これにより、営業・マーケティングチームが顧客の購買意欲をより的確に予測し、パーソナライズされた対応が可能とのこと。 これらの機能強化により、HubSpotはチーム全体の統合と迅速な成長を支援し、使いやすく一貫性のあるプラットフォームを提供していくようです。
コンテンツはほとんど「読まれない」時代になってきている
長い間「コンテンツは王である」と言われてきましたが、これはもはや通用しないようです。その理由の1つは、現在、毎日インターネット上で46億件ものコンテンツが作成されており、その多くがまったく読まれたり見られたりしていないのだそうです。

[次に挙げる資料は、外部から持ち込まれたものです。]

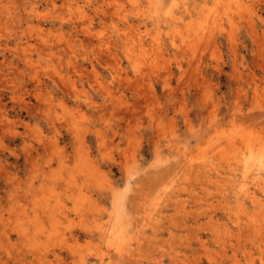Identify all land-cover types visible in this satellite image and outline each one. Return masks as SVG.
<instances>
[{
	"label": "rangeland",
	"instance_id": "obj_1",
	"mask_svg": "<svg viewBox=\"0 0 264 264\" xmlns=\"http://www.w3.org/2000/svg\"><path fill=\"white\" fill-rule=\"evenodd\" d=\"M26 1L0 0V264H264V186L247 179L260 199L253 206L242 171L219 158V146L241 147L246 132L264 138V0H178V15L185 1L192 11L182 34L172 26L171 39L163 24L162 46H147L136 64L99 46L115 24L126 28L117 3ZM128 1L118 3L141 23ZM203 6L222 12L208 21ZM190 18L202 23L197 30L185 28ZM37 31L54 51L42 49ZM116 225L122 236L129 225L122 255L102 236Z\"/></svg>",
	"mask_w": 264,
	"mask_h": 264
},
{
	"label": "bare ground",
	"instance_id": "obj_2",
	"mask_svg": "<svg viewBox=\"0 0 264 264\" xmlns=\"http://www.w3.org/2000/svg\"><path fill=\"white\" fill-rule=\"evenodd\" d=\"M24 1V0H23ZM52 1V5L54 6V7H57V2H58V0H51ZM107 1V0H106ZM109 1V2H108ZM107 2L109 3L108 4V6L109 5H112L113 6V4H115V3H117L116 4V6H114L113 8L115 9V11H116V14H114V16H119V18H121V20H123L124 21V25L126 26V28L124 27V26H122V24H115V32H116V35H112L111 37H112V39L111 40H108V39H105V36H98L99 37V46L101 47H99L100 49H102V47H104V46H108L107 48H108V52L110 53L109 55L110 56H113L112 58H114L115 56L117 57V56H119L120 54H119V50L121 51V53L124 55V57H126L128 60H129V62H132V63H138V61H136V60H138V58L136 59V57L138 56L139 57V53L140 52H144V51H146V50H148L147 48V46H154L155 45V43H157L158 45H159V47L160 46H162V44H163V41H162V37H161V30H162V26H163V24H165L168 28H169V32L167 33L170 37H171V39H172V26H174V32H176V34H182V28H181V24H182V22H186V20H184V18H185V13H192V11H191V9H190V5L188 6V4H187V2H189V0L186 2L185 1V8H184V11H183V15H178L177 14V12H176V10L177 9H179V7H178V3H179V1L178 0H174V2L172 3H169V4H167L170 0H168V1H166V0H146L147 1V3H145L146 5V8H142V7H140V4H141V0H129L131 3H133V5H132V7L134 8V10H132L133 11V13H135V15L142 21L141 23H139V24H136V22L134 23V22H131V20H130V14H128V12H125V10H124V12H123V10L121 9V8H123V5L122 6H120V4L118 3V0H108ZM128 1V2H129ZM173 1V0H172ZM182 1V0H181ZM198 1H200V0H198ZM214 1H216V5H224L225 6V3H226V1H227V3H228V1H230V0H214ZM232 2H233V0H231ZM28 2V4H29V1H26L25 0V3H27ZM124 4H125V2L124 1H122ZM204 2H206V1H204ZM22 3H24V2H22ZM24 3V4H25ZM44 3V2H43ZM80 3V2H79ZM181 3V2H180ZM179 3V4H180ZM192 3V2H191ZM194 3H196V2H194ZM200 3V2H199ZM227 3H226V5H227ZM230 3V2H229ZM228 3V4H229ZM122 4V3H121ZM130 4V3H129ZM183 4V3H182ZM231 4V3H230ZM238 3H236V5H237ZM131 5V4H130ZM143 5V4H142ZM203 5V4H202ZM204 5H205V3H204ZM94 6V5H93ZM125 6H126V4H125ZM196 6V5H195ZM199 6H201V5H199ZM228 6V5H227ZM230 6V5H229ZM231 6H234V5H231ZM239 6H240V4H239ZM22 7V6H21ZM28 7V6H27ZM32 7V6H31ZM79 7V6H78ZM111 7V6H110ZM206 7H208V6H206ZM206 7H204L203 6V8H204V10H203V12H204V16L206 17H210V16H212L211 18H215V15L217 14V11L219 10V8H218V10H216L215 8H217L218 6H216V7H214V9L216 10V11H211V10H209L208 12H206L205 11V9H207ZM213 7V6H212ZM57 8H59V6L57 7ZM74 8V7H73ZM100 8H101V6H100ZM99 8V9H100ZM183 8V7H182ZM191 8H192V6H191ZM197 8H199V7H197ZM211 8V7H210ZM209 8V9H210ZM225 8L226 7H224L223 9L225 10ZM227 8H230V7H227ZM227 8H226V11H227ZM232 8V7H231ZM21 9V8H20ZM23 9V8H22ZM111 9V8H110ZM129 9V8H128ZM234 9H236V7L234 8ZM25 9H23L22 11H23V13L25 12V13H27L26 11H24ZM27 10V9H26ZM36 10V9H35ZM74 10V9H73ZM130 10V9H129ZM181 10V9H180ZM200 11H202V9H199ZM221 10V9H220ZM219 10V11H220ZM223 10V11H224ZM233 10V9H232ZM21 11V12H22ZM30 13H31V11L30 10H28ZM41 11V10H40ZM57 11V10H56ZM99 11H101V12H103L104 13V17H106V15H108V11H106L105 10V8L103 9V8H101ZM111 11H112V9H111ZM111 11H110V17L112 16V14L114 13V12H112V14H111ZM194 11H195V9H194ZM199 11V12H200ZM236 11H238L239 12V10H236ZM20 12V11H19ZM28 12V13H29ZM35 12H37V11H35ZM221 12H222V10H221ZM225 12V11H224ZM228 12V11H227ZM10 13H11V11H10ZM27 13V14H28ZM33 13V12H32ZM38 13V12H37ZM36 13V14H37ZM47 13H48V10H47ZM102 13V14H103ZM205 13H207V14H205ZM231 13H234V11L233 12H231ZM12 14V13H11ZM182 14V13H181ZM198 15H199V13H197ZM219 14V13H218ZM21 15V14H20ZM40 15V14H39ZM220 15V14H219ZM226 15V14H225ZM228 15V14H227ZM226 15V16H227ZM238 15H240V14H238ZM18 17H19V14L17 15ZM22 16H24V18H25V14L24 15H22ZM34 16V15H33ZM55 16V15H54ZM82 16V15H81ZM114 16H112V17H114ZM192 16V15H191ZM201 16V15H200ZM203 16V17H204ZM218 16V15H217ZM12 17L14 18V15H12ZM17 17V18H18ZM56 17V16H55ZM198 17V16H197ZM207 17H206V19H207ZM34 18H36V17H34ZM39 18H40V16H39ZM80 18V17H79ZM82 18V17H81ZM210 18V19H211ZM217 18V17H216ZM9 19H11V18H9ZM19 19V18H18ZM21 19V18H20ZM23 19V18H22ZM37 19V18H36ZM83 19V18H82ZM81 19V20H82ZM104 19H106V18H104ZM191 20H193L192 18H190ZM202 19L203 18H201V20H199V18H198V20L199 21H202ZM206 19H204V22H205V20ZM12 20V19H11ZM10 20V21H11ZM14 20V19H13ZM12 20V21H13ZM15 20H17L16 18H15ZM15 20H14V22H15ZM64 20V19H63ZM190 20V21H191ZM197 20V19H196ZM195 19L192 21V22H190V23H185V28H187V29H189V30H191V29H195V30H197V24L199 23L198 21H196ZM208 20V19H207ZM206 20V21H207ZM19 20H17L16 22H18ZM21 21V20H20ZM19 21V22H20ZM33 21V20H32ZM84 21V20H83ZM108 21V20H107ZM152 22V24H154V25H156L158 28H159V31H157V33H156V35H152V34H154V33H151L150 32V30L147 28V29H143L144 27H142V24H147V22ZM208 21H210V20H208ZM212 21V23L213 22H215V20H211ZM34 22V21H33ZM198 22V23H197ZM203 22V25L205 24ZM27 23V22H26ZM30 23H32V22H30ZM35 23V22H34ZM122 23V22H121ZM19 24V23H18ZM20 24H21V22H20ZM82 24V23H81ZM199 24H202V23H199ZM209 24V23H208ZM215 24V23H214ZM214 24H213V27H214ZM27 25H28V23H27ZM30 26L32 25V24H29ZM28 25V26H29ZM40 26H41V24H39ZM187 25V26H186ZM202 25V26H203ZM210 25H212V24H210ZM17 26H20V25H17ZM27 26V27H28ZM36 26H37V23H36ZM39 26V27H40ZM81 26V25H80ZM82 26H83V24H82ZM21 27H22V24H21ZM24 27H26V26H24ZM107 27V26H106ZM154 27V26H153ZM201 27V26H200ZM204 27V26H203ZM208 27L211 29V26H209L208 25ZM207 27V29H206V27L204 28V30L205 31H207V33H209L210 34V30H209V28ZM19 28V27H18ZM23 28V27H22ZM33 29H34V27H32ZM37 28H38V26H37ZM37 28H36V30H37ZM41 28H42V26H41ZM215 28V27H214ZM213 28V29H214ZM28 29H29V27H28ZM27 29V30H28ZM40 29V28H39ZM186 29V30H187ZM219 29H220V27H219ZM255 29V28H254ZM44 30V29H43ZM87 30V29H86ZM89 30V29H88ZM195 30H194V32H195ZM203 30V31H204ZM209 30V31H208ZM22 31V30H21ZM40 31V30H39ZM39 31H37V32H39ZM45 31V30H44ZM166 31H168V30H166ZM51 32H53V31H51ZM85 32V31H84ZM89 32L91 33L92 32V29H91V31H88V35L89 36H92L91 34H89ZM101 32V31H100ZM103 32H104V29H103ZM193 32V31H192ZM97 33V32H96ZM166 33V32H165ZM191 33V32H190ZM196 33V32H195ZM194 33V34H195ZM212 33V32H211ZM21 34H23V32L21 33ZM20 34V35H21ZM86 34V33H85ZM95 34V33H94ZM102 34V33H101ZM187 34V33H186ZM192 34V33H191ZM197 34H198V32H197ZM36 35H39L40 37H41V40H42V42L44 43V47L42 48V49H46V48H48V49H50L51 51H54V48L49 44V40L46 38H44V35H42V33H41V35H40V32L39 33H37ZM97 35V34H96ZM193 35V34H192ZM196 35V34H195ZM194 35V36H195ZM12 36V35H11ZM47 36H50V35H47ZM185 36V35H184ZM197 36V35H196ZM209 36V35H208ZM110 37V38H111ZM151 38V40H149L148 41V38ZM21 38V37H20ZM51 38V37H50ZM62 38H64V36L62 37ZM187 38V37H186ZM188 39V38H187ZM63 40V39H62ZM88 40V43H91V44H93L94 43V41L91 39V38H89V39H87ZM185 40V39H184ZM21 41V40H20ZM38 41V40H37ZM59 41V40H58ZM192 41H194L195 42V39H193ZM192 41H190L191 42V45H194V42H192ZM40 42V41H39ZM51 42H53V43H55V41H53V39H52V41ZM62 42H64V41H62ZM118 42H119V44H118ZM57 43V45L60 43V41H59V43L58 42H56ZM65 43V42H64ZM172 43L173 44H176V41H175V39L172 41ZM186 43V42H185ZM193 43V44H192ZM31 44V43H30ZM33 44V43H32ZM31 44V45H32ZM18 45V44H17ZM31 45H29L30 46V49H31V47H33L34 45H36V44H34L33 46H31ZM69 45V47H70V49H73L74 48V46L73 45H71V44H68ZM67 45V46H68ZM113 45H115V48H116V50H114L113 48H112V46ZM175 46V45H174ZM18 47V46H17ZM17 47H15V50H17L18 51V49H16ZM20 47V46H19ZM56 47V46H55ZM191 47V46H190ZM22 48V47H21ZM193 48H194V46H192V51H193ZM30 49H28V50H30ZM20 50V49H19ZM23 50H25V48H23ZM153 50V47H152V49H151V51ZM160 50V49H159ZM47 51V50H46ZM75 51V50H74ZM24 52H26V50L24 51ZM50 52V51H49ZM150 52V51H149ZM153 52H154V50H153ZM19 53V52H18ZM99 53V52H98ZM147 53H148V51H147ZM152 53V52H151ZM159 53V52H158ZM157 53V54H158ZM194 53V52H193ZM155 54V53H154ZM192 54V53H191ZM57 55V54H56ZM145 55V54H144ZM148 55V54H147ZM52 56V55H51ZM56 57V56H55ZM115 57V58H116ZM151 57V56H150ZM27 58V57H26ZM156 58V57H155ZM141 60V59H140ZM156 60V59H155ZM142 61V60H141ZM26 62H27V60H26ZM68 62H70V61H68ZM143 62V61H142ZM29 63V62H28ZM157 63V62H156ZM69 64H71V63H69ZM74 65H76V63L74 64ZM74 65H70V66H74ZM131 65V64H130ZM138 65V64H137ZM120 66V65H119ZM142 66H143V64H142ZM76 67V66H75ZM74 67V68H75ZM152 67H153V65H152ZM157 67V66H156ZM76 69H77V67H76ZM119 69V68H118ZM121 69V68H120ZM34 70H36L35 68H34ZM121 71V70H120ZM36 72V71H35ZM58 72H60V71H58ZM39 73V72H38ZM114 73V72H113ZM139 73V72H138ZM60 74V73H59ZM63 74V73H62ZM56 75V74H55ZM118 75V74H117ZM117 77H120V76H117ZM58 78V77H57ZM69 78V77H68ZM35 79H39V78H35ZM40 79H41V77H40ZM39 79V80H40ZM70 79V78H69ZM36 80V81H37ZM61 81V80H60ZM70 81H72L71 79H70ZM129 81V80H128ZM76 83V82H75ZM75 88H76V86H75ZM71 90V89H70ZM146 93V92H145ZM107 94V93H106ZM146 95V94H145ZM142 97V96H141ZM254 130H256V129H254ZM244 131H247V129H245ZM261 135H262V133H258V134H255L254 133V131L252 132V131H250V132H246L244 135H242L241 137H240V139H241V143H242V145H241V147L240 146H238V145H231L230 146V149H226V148H224V147H221V146H219V148H221V150L222 151H219L220 153V155L222 156V157H219V158H222V160L224 161H222L224 164H225V162L227 163L226 164V166L228 165L232 170L234 169V171L236 170V169H240L241 171H242V175H243V178H244V180L241 182V185H242V188H241V192L243 193V196H245V197H247V198H251V200L255 203V204H252L253 206H255L256 204H258V203H260V199L256 196V194H255V191H253V190H251V188H250V181H248L247 179H249L250 177H252L253 179V182H255V184H263V186H264V178H263V175H262V173H264V138L263 137H261ZM261 138H263V139H261ZM236 140V138L235 139H233L231 142H233V141H235ZM133 149V148H132ZM218 149V148H217ZM219 150V149H218ZM133 151V150H132ZM133 154V153H132ZM217 155H218V153H217ZM217 157V156H216ZM133 158V157H132ZM207 160V159H206ZM213 159L211 158V160L210 161H212ZM219 160V159H218ZM132 162V161H131ZM213 162V161H212ZM211 162V164L210 165H212L213 163ZM218 162V161H217ZM220 162H221V159H220ZM207 163V162H206ZM222 164V163H221ZM208 165H209V163H208ZM209 165V166H210ZM214 165H215V163H214ZM204 166H205V164H204ZM208 167V166H207ZM228 167V168H229ZM129 168V167H128ZM230 169V170H231ZM134 173H136V172H134ZM202 176V175H201ZM234 176H235V174H234ZM237 176V175H236ZM242 178V177H241ZM255 180V181H254ZM234 182V181H233ZM239 182V181H238ZM131 183V182H130ZM174 181H172V185H170L169 187H166V189H165V191L166 192H168L169 191V189L171 188V186H172V188H173V186H174ZM128 185H129V183H128ZM132 185V184H131ZM238 185V184H237ZM259 186V185H258ZM175 187V186H174ZM235 187V186H234ZM262 187V186H261ZM132 188V187H131ZM239 188V187H238ZM264 189V188H263ZM132 190V189H131ZM237 190H240V189H237ZM164 191V192H165ZM235 191V190H234ZM175 193L177 194V192H174V195H175ZM167 195V194H166ZM172 195H173V193H172ZM80 196V195H79ZM175 198L177 197V196H174ZM173 198V197H172ZM247 198H241V196H239V194L237 195V197L235 198V200H234V202L236 203V206H237V208H238V210H239V212L240 213H246L247 212V206H246V200H247ZM172 200H174V198L172 199ZM84 201V200H83ZM179 202H180V199L178 198L177 200H176V203H178L179 204ZM83 203V202H82ZM82 203H81V205H82ZM123 203V202H122ZM79 206V208L80 207H83V205L82 206ZM261 207V206H260ZM262 207L264 208V206L262 205ZM121 208V207H120ZM259 208V207H258ZM257 208V209H258ZM68 209V208H67ZM160 209V208H159ZM162 209V208H161ZM249 209V208H248ZM254 209V208H253ZM252 209V210H253ZM111 210V209H110ZM252 210H250V211H252ZM255 210H256V208H255ZM258 210H261V209H258ZM113 211V210H112ZM250 211H248V212H250ZM263 211V210H262ZM119 212V211H118ZM120 212H121V210H120ZM253 212H255V211H253ZM259 211H257V212H255L256 213V215L253 213L252 214V216H257L259 213H258ZM258 213V214H257ZM260 213H261V211H260ZM119 214H121V213H119ZM250 214V213H249ZM262 214V213H261ZM248 215V214H247ZM251 216V215H250ZM250 216H248L249 218H250ZM16 217H18V216H16ZM118 217H123L122 216V214L121 215H118ZM157 217V216H156ZM258 217H259V215H258ZM19 218V217H18ZM125 218V217H124ZM254 219H255V217H253ZM106 219V218H105ZM123 219V218H122ZM10 220V219H9ZM118 220L119 221H121L119 218H118ZM2 221V220H1ZM8 221V220H7ZM17 221V220H16ZM255 221V220H254ZM24 222V221H23ZM123 222V221H122ZM256 222V221H255ZM17 223V222H16ZM19 223V222H18ZM213 223V222H212ZM251 223H253V222H251ZM256 223H259V222H256ZM255 223V224H256ZM24 224V223H23ZM215 224V223H214ZM254 224V223H253ZM118 225V224H117ZM116 225V227L115 228H113L112 230H110V229H108L106 232H103L102 233V236L103 237H107L108 239V242H106V243H108V244H110V246H109V248L111 247L112 249H113V247H115V249H116V251L119 253V254H121L122 255V253H123V251H126V250H128L127 248H126V250L124 249V247H122V245H123V243L125 242V244H124V246L126 245V247H129V246H127L128 244H129V242L127 241L128 239H127V237H128V235H126V233H127V231L126 230H128L127 228L129 227V225H128V227L126 228V230L124 231L123 230V236H122V234L120 235V233L119 232H117V230H119V229H117V226ZM122 225V224H121ZM246 225V224H245ZM257 225V224H256ZM25 226V225H24ZM213 226V225H212ZM212 226H211V228H212ZM214 227V226H213ZM245 227H247V226H245ZM257 228H259L260 227V225L258 226H256ZM122 228V227H121ZM215 228H216V226H215ZM218 228V227H217ZM256 228V229H257ZM261 228V227H260ZM28 229V228H27ZM213 229V228H212ZM213 230H215V229H213ZM260 230V229H259ZM135 231V230H134ZM125 232V233H124ZM132 233V232H131ZM213 233H215V232H213ZM216 233H217V231H216ZM218 233H220V232H218ZM51 234V233H50ZM129 234H130V232H129ZM135 234H136V232H135ZM258 234V233H257ZM256 234V235H257ZM260 234V233H259ZM258 234V236L260 237L261 236V234L259 235ZM49 235V234H48ZM131 235V234H130ZM215 235V234H214ZM217 235V234H216ZM52 236V235H51ZM133 235H131V237H132ZM136 236V235H135ZM135 236H134V238H135ZM57 237V236H56ZM63 237H65V236H63ZM130 237V236H129ZM128 237V238H129ZM223 237H224V235H223ZM256 237V236H255ZM220 238V237H219ZM264 238V237H263ZM52 239H53V237H52ZM65 239V238H64ZM63 239V240H64ZM130 239H132V238H130ZM129 239V240H130ZM224 239V238H223ZM256 239H257V237H256ZM256 239H254L255 240V243L256 242H258ZM260 239V238H259ZM262 239V238H261ZM62 240V241H63ZM133 240V239H132ZM131 240V241H132ZM219 241H221L220 239H218ZM39 241V240H38ZM54 241H56L55 239L53 240V242ZM61 241V242H62ZM134 241V240H133ZM223 241H225V240H223ZM260 241V240H259ZM264 241V240H263ZM126 242H127V244H126ZM202 242H205V241H201V244H202ZM262 242V241H261ZM49 243H50V241L48 242V243H45L46 245L48 244L49 245ZM59 243V242H58ZM62 243H64V241L62 242ZM132 242H130V244H131ZM220 243H222V241L220 242ZM45 244H44V246H45ZM139 244H140V241H138V247L140 248V246H142V245H140L139 246ZM204 244V243H203ZM258 244V243H257ZM59 245H60V243H59ZM113 247H112V246ZM207 245V244H206ZM259 246H260V244H258ZM38 246V245H37ZM43 246V243H42V247H44ZM106 246V245H105ZM131 246V245H130ZM203 246V245H202ZM41 246H39V248H40ZM41 247V248H42ZM47 248H48V246H46ZM34 248V247H33ZM45 248V247H44ZM108 248V247H107ZM106 248V249H107ZM108 248V249H109ZM134 248V247H133ZM133 248H132V252H133ZM205 248L207 249V247L205 246ZM30 249V248H29ZM43 249V248H42ZM46 249V248H45ZM114 249V250H115ZM130 249V248H129ZM114 250H113V252H114ZM208 250V253H210L209 252V249H207ZM38 251H39V249H38ZM41 251V250H40ZM44 251V250H43ZM51 251V250H50ZM57 251V250H56ZM34 252H37V251H34ZM42 252V251H41ZM104 252V251H103ZM109 252V251H108ZM112 252V253H113ZM128 251H126L125 253H127ZM135 252V251H134ZM104 253H107V252H104ZM111 253V252H110ZM206 253H207V251H206ZM43 254V253H42ZM58 254V253H57ZM77 254V253H76ZM115 254H116V252H115ZM35 255V254H34ZM46 255V254H45ZM59 255V254H58ZM112 255V254H111ZM118 255V254H117ZM125 255V254H124ZM212 255V254H211ZM37 256V255H36ZM38 256H39V252H38ZM41 256H43V255H41ZM56 256V255H55ZM126 256H127V254H126ZM132 256V255H131ZM213 256V255H212ZM216 256V255H215ZM214 256V257H215ZM49 257V256H48ZM110 257V256H109ZM124 257V256H123ZM122 257V258H123ZM128 257V256H127ZM42 258V257H41ZM41 258H40V260H41ZM103 258V260L105 261V258H104V256L102 257ZM118 257H116V259H117ZM121 258V257H120ZM120 258H119V261H120ZM122 258H121V260H122ZM130 258V257H129ZM39 259V258H38ZM109 259L110 258H108V261H109ZM111 259H114V256H113V258H111ZM216 259H217V256H216ZM43 260V259H42ZM107 261V260H106ZM119 261H117V262H119ZM211 261V260H210ZM220 261V260H219ZM115 262H116V260L114 261V260H111V261H109L107 264H115ZM122 262H124V261H122ZM213 262V261H212ZM253 262V261H252ZM37 263V262H36ZM35 263V264H36ZM38 263H39V261H38ZM42 263V262H41ZM102 263V262H101ZM190 263V262H189ZM48 264V263H47ZM91 264H92V262H91ZM104 264V263H103ZM188 264V263H187ZM212 264H214V263H212ZM253 264V263H252Z\"/></svg>",
	"mask_w": 264,
	"mask_h": 264
}]
</instances>
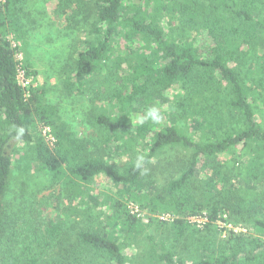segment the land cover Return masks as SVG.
<instances>
[{
	"label": "trees",
	"instance_id": "obj_1",
	"mask_svg": "<svg viewBox=\"0 0 264 264\" xmlns=\"http://www.w3.org/2000/svg\"><path fill=\"white\" fill-rule=\"evenodd\" d=\"M131 1L96 0L97 19L90 31L94 39L78 53L65 80L68 92L77 89L80 94L89 78L104 76L102 86L91 88L105 104L103 113L90 118V124L99 132L95 154L89 141L78 138L62 121L58 108L48 103L45 87L21 83L22 67L17 55L22 48L9 37L13 34L16 41L25 40L26 34L14 19L19 0H0V264H63L54 257L70 223L66 211L60 210L58 216L39 226L43 229H31L18 221L10 233L9 249L2 254L7 223L5 199L13 170L7 148L14 139L25 143L39 167L52 179H58L54 182L63 185V194L70 201L81 195L80 183L83 186L104 176L115 187H122L120 194L124 198L129 194L125 189H131L139 194L140 202L145 166L169 147L191 151L188 169L168 184L162 201L153 203L167 205L166 211L178 216L172 225L177 241L183 240L189 230L185 219L190 215L206 211L211 219L207 232L215 234L213 222L219 216L240 213V196L235 203L229 200L235 193L229 192L234 188L229 186L234 177L254 192L264 185V165L259 162L264 158V127L258 120V114L264 111V65L259 69L263 77L253 88L228 63L240 48L233 45L242 31L240 25L246 27L244 31L251 38L263 39L264 63V0H183V4L179 0H153V8L149 1L128 16L127 10L134 5ZM87 3L88 0H60L57 13L65 16L70 28H75ZM163 15L167 17V31ZM175 24L180 33L172 36ZM186 27L208 32L211 43L206 44V54L188 38ZM24 64L27 80L32 72L29 64ZM174 88L183 94L177 99L167 98ZM164 100L172 110L180 112V117L190 118L193 128L202 134H217L216 138L197 142L176 123L159 127L151 120L141 122L147 109ZM172 100L177 107L172 106ZM202 100L207 104L212 101L213 106L198 107ZM19 128L24 129L22 136H18ZM239 149H249L253 157L246 170L240 171L239 167L237 173L222 157ZM133 155L135 158L122 167L112 162L114 157ZM137 155L145 156L144 169L135 168ZM201 162L213 164L202 194L204 203L197 201L193 187ZM228 172L234 174L229 176ZM263 197L264 191L258 195L260 201ZM124 206L118 208L116 217L123 229L135 233L140 221ZM255 227L262 238L230 232L220 255L192 264H264V223L256 222ZM78 245L101 256L103 261L98 264H126L118 239L90 224L79 231ZM158 258L166 264L175 263L170 253Z\"/></svg>",
	"mask_w": 264,
	"mask_h": 264
},
{
	"label": "rangeland",
	"instance_id": "obj_2",
	"mask_svg": "<svg viewBox=\"0 0 264 264\" xmlns=\"http://www.w3.org/2000/svg\"><path fill=\"white\" fill-rule=\"evenodd\" d=\"M59 1L19 0L15 6L14 19L26 34L25 40L21 43L22 40L16 41L13 34L9 37L15 42V46L18 45L22 48L17 55L22 67L21 83L24 86L28 83L45 87L48 103L58 108L62 121L78 138L89 141L91 151L96 154L99 132L90 124V118L103 113L105 104L96 98L91 88L102 86L104 76L89 78L83 85L82 93L86 94H79L77 89L74 93H70L65 88L66 76L74 68L78 53L94 39L90 31L97 19L96 0H88L87 7L78 17L80 22L75 28H70L69 22L65 21V16L57 13ZM149 1L153 8L155 0H132L131 3L134 5L127 10L128 16L136 13L138 5L146 7ZM179 1L183 4V0ZM163 17V26L167 31L169 28L167 17L164 15ZM177 26L174 25L172 36H177L180 33ZM240 26L242 31L236 35V37L239 36L237 43L233 44L237 49L240 48L238 51L236 50L237 56L228 59V63L243 74L250 87L256 88L258 79L263 77L259 71L264 65L261 57L263 39L251 38L248 32L244 31L246 27ZM186 30L188 38L195 42L203 54H206V44L211 43L208 32H202V30L196 32L192 27H186ZM227 51L230 50L227 49ZM121 53L125 54L123 49ZM24 62L29 64L32 72L27 80H25L27 69ZM181 94H183L181 90L174 88L169 90L167 98L177 99ZM172 103V106L177 107L176 102ZM154 104L160 109L163 116L161 122L156 123L157 126L164 127L176 123L184 133L197 142L216 138L217 134L209 132L202 134L195 127L193 128L190 118L180 117V112L176 109L172 110L169 107L170 104H166L165 100L157 101ZM200 105L213 106L212 101L207 104L203 100L199 102L198 107ZM258 120L264 127V111L261 110L258 114ZM7 154L13 161V170L10 188L5 199L7 223L1 245L3 255L9 249L10 233L15 223L25 222L31 229H43V226H39L44 225L48 219L58 216L59 210L66 211L70 220L64 241L57 248V254L54 257L56 261L63 264H98L103 261L101 256L95 252L78 245V233L88 224L99 228L102 232L110 233L118 239L122 244L126 264H166L158 257L168 253L172 255L174 264H192L207 259L213 254L220 255L224 250V240L230 232L246 233L262 238L255 226L256 222L264 223V197L263 202L258 198V195L264 191V185H260L254 192L243 185L241 186L240 183L243 182H237L234 177L229 183V186L233 185L234 188L229 192L235 191V193L229 200L231 203H235L240 196V213L219 216L216 222H213L217 228L215 234L207 232V226L211 223V219L206 211L190 215L185 219L190 228L184 239L176 240L172 225L178 216L166 211L169 209L167 205L153 203L158 200L162 201L168 184L178 179L188 169L192 153L181 147L164 149L145 166L143 186L140 190L143 200L140 202H138L140 200L138 193H133L131 189H125V194H129L124 198L120 194L122 187H115L104 176L95 178L91 183H84L83 186L80 183L81 195L70 201L66 198V194H63V185L55 183L54 181H58V179H52L39 167L34 154L30 152L25 143L16 139L12 140L7 148ZM252 157L249 149H239L234 154L225 155L222 160L226 161L230 167L234 168L233 171L238 173L239 167H241L240 171L246 170ZM130 158L134 159L135 155L122 158L114 157L112 162L122 167ZM259 162L264 165V158ZM212 173L213 164L205 165L202 162L199 164L193 178V187L198 202H205L202 194ZM233 174L228 172L229 176ZM122 204L131 215L136 216L140 221V226L135 233L130 234L126 229H123L122 222L116 217L118 208ZM204 213L208 215V221L205 224H199L193 220L199 219ZM132 224L137 226L138 222L132 219ZM112 225L114 226L112 227ZM126 226L128 225L125 224ZM112 228L114 229L112 230Z\"/></svg>",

多くの人がAIを使ってコンテンツを大量生産していますが、Googleのデータによると、94.29%のウェブページはトラフィックを得ていないという結果が出ています。同様に、ソーシャルメディアの投稿の59.4%は、全くエンゲージメントが得られていないデータもあるようです。
AIを使ってコンテンツを生成する人が増えていますが、AIで作られたコンテンツは必ずしも効果的ではないといえます。人間が書いたコンテンツの方が、AIで生成されたコンテンツよりも約5.4倍多くのトラフィックを得ているというデータもあります。
AIをパートナーに見据えたマーケティング運用が求められていく
今回のイベントを通して、日本とアメリカの個人情報環境の違いや、英語優先などのハードルもあるので日本国内で機能恩恵ががフルに活用できるわけではないですが、AIをパートナーに見据えてビジネスに取り込んでいく速度は十分体感できました。
HubSpotの最新AIプラットフォームや機能は、マーケティングやセールス、カスタマーサポートといった業務範囲に留まらず、企業の経営にも深く関わってくるものと思いました。
一方で、コンテンツ発信の部分では、AIが万能でない可能性も示唆しています。AIに全てを委ねるのではなく、「AIを活用することで最適な価値を生み出せるのか?」という視点は常に持っておくべきなのかもしれません。
HubSpotに限らず昨今ビジネス領域における生成AIの活用範囲はスピーディーに拡充していっています。我々も最新情報を常にキャッチアップしつつ、「どう活用していくべきか」の部分を多角的に議論していくことが重要であると考えています。